> [ABOUT THIS EXERCISE]: Leaving out the pictures, please retype each record exactly.

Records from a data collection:
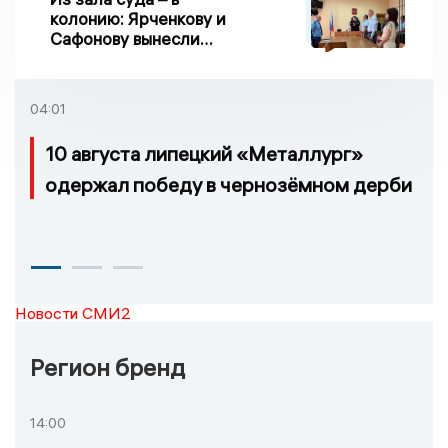
колонию: Ярченкову и
Сафонову вынесли
приговор по делу о
взятке
04:01
10 августа липецкий «Металлург»
одержал победу в чернозёмном дерби
Новости СМИ2
Регион бренд
14:00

> [RESPONSE TO THE TASK]:
колонию: Ярченкову и
Сафонову вынесли
приговор по делу о
взятке
04:01
10 августа липецкий «Металлург»
одержал победу в чернозёмном дерби
Новости СМИ2
Регион бренд
14:00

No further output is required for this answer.